Phase 2: Reinforcement Learning with GRPO
Using Group-Relative Policy Optimization, the agent generates \(K\) trajectories per query, scores them, and updates its policy based on their relative success:

\[ A_{\rm rel}(\tau^{(i)}) = R^{(i)} - \frac{1}{K} \sum_{j=1}^{K} R^{(j)} \]

Total reward combines formatting correctness (\(r_f\)) and answer accuracy (\(r_a\)):

\[ R = w r_f + (1 - w) r_a \]

GRPO encourages better overall reasoning paths, not just lucky steps.


Results: A New State-of-the-Art

WebWatcher was tested against direct inference, RAG workflows, and other agents, including GPT-4o, Gemini-2.5-flash, Claude-3.7, OmniSearch, and Qwen2.5-VL variants.

Bar charts comparing WebWatcher-32B’s performance against GPT-4, Gemini 2.5-flash, Qwen2.5-VL-7B, and Claude-3.7 across four benchmarks: HLE-VL, BrowseComp-VL, LiveVQA, and MMSearch. WebWatcher consistently leads.

Figure 4: Overall performance of WebWatcher compared to other models across four reasoning benchmarks. (Original paper Figure 1)

On Humanity’s Last Exam (HLE)—a highly demanding academic benchmark—direct inference models barely crack 10%. RAG helps, but the best results come from agentic multi-step reasoning. WebWatcher-32B ranks highest.

Table of results on the HLE benchmark, showing WebWatcher-32B achieving the highest average score (13.6) compared to various models using direct inference, RAG, and other agentic approaches.

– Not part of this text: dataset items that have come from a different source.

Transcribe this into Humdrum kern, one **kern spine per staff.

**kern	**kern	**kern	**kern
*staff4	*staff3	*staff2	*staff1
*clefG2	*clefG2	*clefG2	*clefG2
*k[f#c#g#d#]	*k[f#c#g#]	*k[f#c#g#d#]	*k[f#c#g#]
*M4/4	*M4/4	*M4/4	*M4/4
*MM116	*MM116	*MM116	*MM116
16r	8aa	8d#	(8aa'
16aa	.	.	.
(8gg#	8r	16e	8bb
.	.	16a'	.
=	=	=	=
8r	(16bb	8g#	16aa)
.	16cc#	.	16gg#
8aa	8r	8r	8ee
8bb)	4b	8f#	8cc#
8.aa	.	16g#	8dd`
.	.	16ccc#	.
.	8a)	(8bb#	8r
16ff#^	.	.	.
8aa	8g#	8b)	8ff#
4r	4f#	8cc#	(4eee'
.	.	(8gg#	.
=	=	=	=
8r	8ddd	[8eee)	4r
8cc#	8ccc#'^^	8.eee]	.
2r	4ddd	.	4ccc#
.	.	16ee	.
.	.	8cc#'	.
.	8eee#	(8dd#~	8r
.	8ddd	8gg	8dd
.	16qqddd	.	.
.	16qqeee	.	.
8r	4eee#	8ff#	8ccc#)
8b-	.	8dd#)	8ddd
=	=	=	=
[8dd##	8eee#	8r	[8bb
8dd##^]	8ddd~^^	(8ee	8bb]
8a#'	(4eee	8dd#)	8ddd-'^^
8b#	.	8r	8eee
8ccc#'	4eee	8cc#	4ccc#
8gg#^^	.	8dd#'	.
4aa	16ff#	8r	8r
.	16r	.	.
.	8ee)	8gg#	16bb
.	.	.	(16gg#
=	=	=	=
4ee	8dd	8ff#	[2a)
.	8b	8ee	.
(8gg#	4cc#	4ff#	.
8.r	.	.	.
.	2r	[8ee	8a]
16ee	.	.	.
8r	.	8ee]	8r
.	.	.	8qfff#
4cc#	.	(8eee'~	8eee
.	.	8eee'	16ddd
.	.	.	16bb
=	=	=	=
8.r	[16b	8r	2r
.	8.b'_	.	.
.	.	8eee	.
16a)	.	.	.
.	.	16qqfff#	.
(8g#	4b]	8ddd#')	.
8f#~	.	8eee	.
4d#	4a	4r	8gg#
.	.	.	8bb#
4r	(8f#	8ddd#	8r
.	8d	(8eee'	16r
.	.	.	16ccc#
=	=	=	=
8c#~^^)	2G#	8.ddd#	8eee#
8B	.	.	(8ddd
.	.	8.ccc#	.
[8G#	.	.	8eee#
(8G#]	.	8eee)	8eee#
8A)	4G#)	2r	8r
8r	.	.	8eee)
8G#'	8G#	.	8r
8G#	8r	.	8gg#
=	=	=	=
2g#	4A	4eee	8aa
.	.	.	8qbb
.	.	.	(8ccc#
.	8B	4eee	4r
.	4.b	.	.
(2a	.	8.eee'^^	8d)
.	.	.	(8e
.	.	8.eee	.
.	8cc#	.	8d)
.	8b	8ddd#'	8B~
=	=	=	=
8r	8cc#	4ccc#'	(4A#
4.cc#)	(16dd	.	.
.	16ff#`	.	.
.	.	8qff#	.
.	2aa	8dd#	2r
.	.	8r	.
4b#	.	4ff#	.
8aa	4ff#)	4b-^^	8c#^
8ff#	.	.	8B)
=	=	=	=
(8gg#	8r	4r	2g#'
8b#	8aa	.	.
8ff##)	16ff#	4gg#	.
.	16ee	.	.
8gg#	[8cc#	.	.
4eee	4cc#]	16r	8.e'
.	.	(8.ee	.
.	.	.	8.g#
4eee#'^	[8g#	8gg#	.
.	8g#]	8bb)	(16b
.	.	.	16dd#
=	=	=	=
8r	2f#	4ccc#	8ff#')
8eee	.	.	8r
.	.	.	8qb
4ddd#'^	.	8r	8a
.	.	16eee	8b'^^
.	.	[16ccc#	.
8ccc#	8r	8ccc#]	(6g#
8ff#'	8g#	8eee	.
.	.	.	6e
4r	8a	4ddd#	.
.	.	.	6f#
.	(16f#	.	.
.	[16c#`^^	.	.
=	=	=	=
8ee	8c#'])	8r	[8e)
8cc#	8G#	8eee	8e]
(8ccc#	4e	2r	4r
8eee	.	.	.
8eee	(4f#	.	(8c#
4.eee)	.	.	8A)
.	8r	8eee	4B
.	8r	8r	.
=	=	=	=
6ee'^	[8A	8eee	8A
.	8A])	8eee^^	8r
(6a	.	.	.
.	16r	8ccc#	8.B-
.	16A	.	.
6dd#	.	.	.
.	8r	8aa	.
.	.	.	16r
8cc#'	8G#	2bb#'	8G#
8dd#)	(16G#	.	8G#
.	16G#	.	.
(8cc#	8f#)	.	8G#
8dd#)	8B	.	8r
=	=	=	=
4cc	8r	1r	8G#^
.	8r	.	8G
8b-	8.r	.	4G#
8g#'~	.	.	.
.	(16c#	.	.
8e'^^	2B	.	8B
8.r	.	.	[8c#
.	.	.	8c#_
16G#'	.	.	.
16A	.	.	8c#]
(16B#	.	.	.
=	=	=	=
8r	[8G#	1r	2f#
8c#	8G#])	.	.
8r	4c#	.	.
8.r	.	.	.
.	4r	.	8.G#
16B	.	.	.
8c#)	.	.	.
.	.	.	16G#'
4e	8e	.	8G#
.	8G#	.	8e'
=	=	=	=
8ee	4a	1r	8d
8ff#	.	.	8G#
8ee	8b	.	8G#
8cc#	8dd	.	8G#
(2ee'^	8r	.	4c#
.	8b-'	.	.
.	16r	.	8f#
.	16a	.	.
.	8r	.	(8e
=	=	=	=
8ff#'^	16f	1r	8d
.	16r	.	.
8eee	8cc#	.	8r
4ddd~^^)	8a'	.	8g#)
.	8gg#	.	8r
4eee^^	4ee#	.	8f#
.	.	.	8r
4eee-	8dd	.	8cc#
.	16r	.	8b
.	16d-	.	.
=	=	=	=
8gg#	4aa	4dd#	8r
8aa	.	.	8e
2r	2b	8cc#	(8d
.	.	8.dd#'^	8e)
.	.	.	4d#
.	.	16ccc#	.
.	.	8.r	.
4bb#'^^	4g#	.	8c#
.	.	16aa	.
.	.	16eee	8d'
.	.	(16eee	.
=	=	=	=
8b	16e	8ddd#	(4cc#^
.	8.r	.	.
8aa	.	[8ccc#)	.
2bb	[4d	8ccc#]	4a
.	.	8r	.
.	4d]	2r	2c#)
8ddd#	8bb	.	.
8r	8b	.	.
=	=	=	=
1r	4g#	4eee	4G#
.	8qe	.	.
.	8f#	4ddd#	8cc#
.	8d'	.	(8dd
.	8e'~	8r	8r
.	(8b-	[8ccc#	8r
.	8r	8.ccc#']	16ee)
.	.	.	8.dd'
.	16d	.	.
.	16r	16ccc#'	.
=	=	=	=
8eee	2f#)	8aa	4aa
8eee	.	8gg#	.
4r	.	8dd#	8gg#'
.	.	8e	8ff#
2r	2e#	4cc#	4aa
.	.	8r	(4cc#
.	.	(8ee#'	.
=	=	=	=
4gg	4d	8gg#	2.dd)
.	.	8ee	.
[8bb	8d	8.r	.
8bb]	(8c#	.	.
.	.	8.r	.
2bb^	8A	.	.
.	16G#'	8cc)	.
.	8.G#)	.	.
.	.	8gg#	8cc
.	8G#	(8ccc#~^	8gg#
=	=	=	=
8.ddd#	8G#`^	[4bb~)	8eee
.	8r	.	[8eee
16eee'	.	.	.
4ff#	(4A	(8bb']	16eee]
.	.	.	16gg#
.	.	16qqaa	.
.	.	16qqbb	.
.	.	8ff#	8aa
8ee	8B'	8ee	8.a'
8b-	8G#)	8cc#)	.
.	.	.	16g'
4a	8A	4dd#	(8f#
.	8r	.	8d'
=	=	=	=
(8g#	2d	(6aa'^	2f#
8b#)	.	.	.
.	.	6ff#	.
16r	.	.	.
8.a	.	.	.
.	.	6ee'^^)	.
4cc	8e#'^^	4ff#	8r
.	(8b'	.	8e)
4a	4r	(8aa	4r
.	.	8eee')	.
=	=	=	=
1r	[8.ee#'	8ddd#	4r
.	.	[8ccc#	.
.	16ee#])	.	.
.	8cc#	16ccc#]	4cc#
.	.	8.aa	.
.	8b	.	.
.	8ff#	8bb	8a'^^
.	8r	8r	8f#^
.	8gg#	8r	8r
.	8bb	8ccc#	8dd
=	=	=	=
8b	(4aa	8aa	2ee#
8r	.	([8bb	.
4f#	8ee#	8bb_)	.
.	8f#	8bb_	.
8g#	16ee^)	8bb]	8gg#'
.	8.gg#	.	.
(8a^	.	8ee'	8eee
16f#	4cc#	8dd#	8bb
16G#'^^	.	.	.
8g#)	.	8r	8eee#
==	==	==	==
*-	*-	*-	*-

Table 1: HLE results. WebWatcher leads among agents, surpassing strong GPT-4o baselines. (Original paper Table 1)

The pattern repeats across other benchmarks:

Table of results on BrowseComp-VL, LiveVQA, MMSearch, and SimpleVQA. WebWatcher-32B consistently achieves the highest scores among all agents.

Table 2: Results on BrowseComp-VL, LiveVQA, MMSearch, and SimpleVQA. WebWatcher consistently tops the charts. (Original paper Table 2)

On BrowseComp-VL, most baselines score below 20%, showing how challenging it is. WebWatcher’s dynamic tool loop shines here. On LiveVQA (up-to-date visual knowledge) and MMSearch (multimodal search), it again leads decisively.


Why WebWatcher Succeeds

Flexible Tool Use

Six bar charts showing the percentage of tool calls (Text search, Image search, Code, Visit) across five benchmarks and overall.

Figure 5: Tool usage patterns vary by benchmark, showing adaptive strategy. (Original paper Figure 5)

On HLE, it uses a balanced mix of text search, image search, and code. On BrowseComp-VL, text search dominates (62%). For visual-heavy tasks like LiveVQA/MMSearch, image search takes priority. WebWatcher adapts its tool selection to match the challenge.


Cold Start Is Critical

Three line charts comparing RL training with and without SFT cold start. Cold start models consistently outperform.

Figure 6: RL training with and without SFT cold start. Without SFT, learning stalls. (Original paper Figure 6)

Models starting without SFT (“Instruct”) barely improve under RL, often making tool formatting errors. Cold-start models begin stronger and improve steadily—especially on LiveVQA—proving SFT is vital.


Scaling with Pass@k

A line chart showing Pass@k performance of WebWatcher on HLE: ~13% at k=1 to over 40% at k=32.

Figure 7: Pass@k scaling on HLE. Performance multiplies with more diverse attempts. (Original paper Figure 7)

Even with one attempt (\(k=1\)), WebWatcher beats most baselines. With multiple diverse tries, performance jumps—35.7% at \(k=16\), 41.9% at \(k=32\). Because attempts are decorrelated, each adds meaningful coverage.


Conclusion: Seeing, Reading, Reasoning—At Research Level

WebWatcher is a milestone for multimodal AI agents:

  1. The Challenge is Real — Combining vision and language for deep research is more than adding visual tools; it demands integration and reasoning.
  2. Data Is King — The BrowseComp-VL benchmark and its scalable, quality-controlled generation pipeline make robust training and evaluation possible.
  3. Training Matters — The SFT cold start plus GRPO reinforcement learning yields flexible, multi-tool reasoning skills.

By equipping agents to see, read, and reason, WebWatcher offers a blueprint for systems that can tackle complex, real-world problems autonomously—leveraging the full multimodal richness of knowledge on the web. It’s a powerful glimpse into the future of AI research.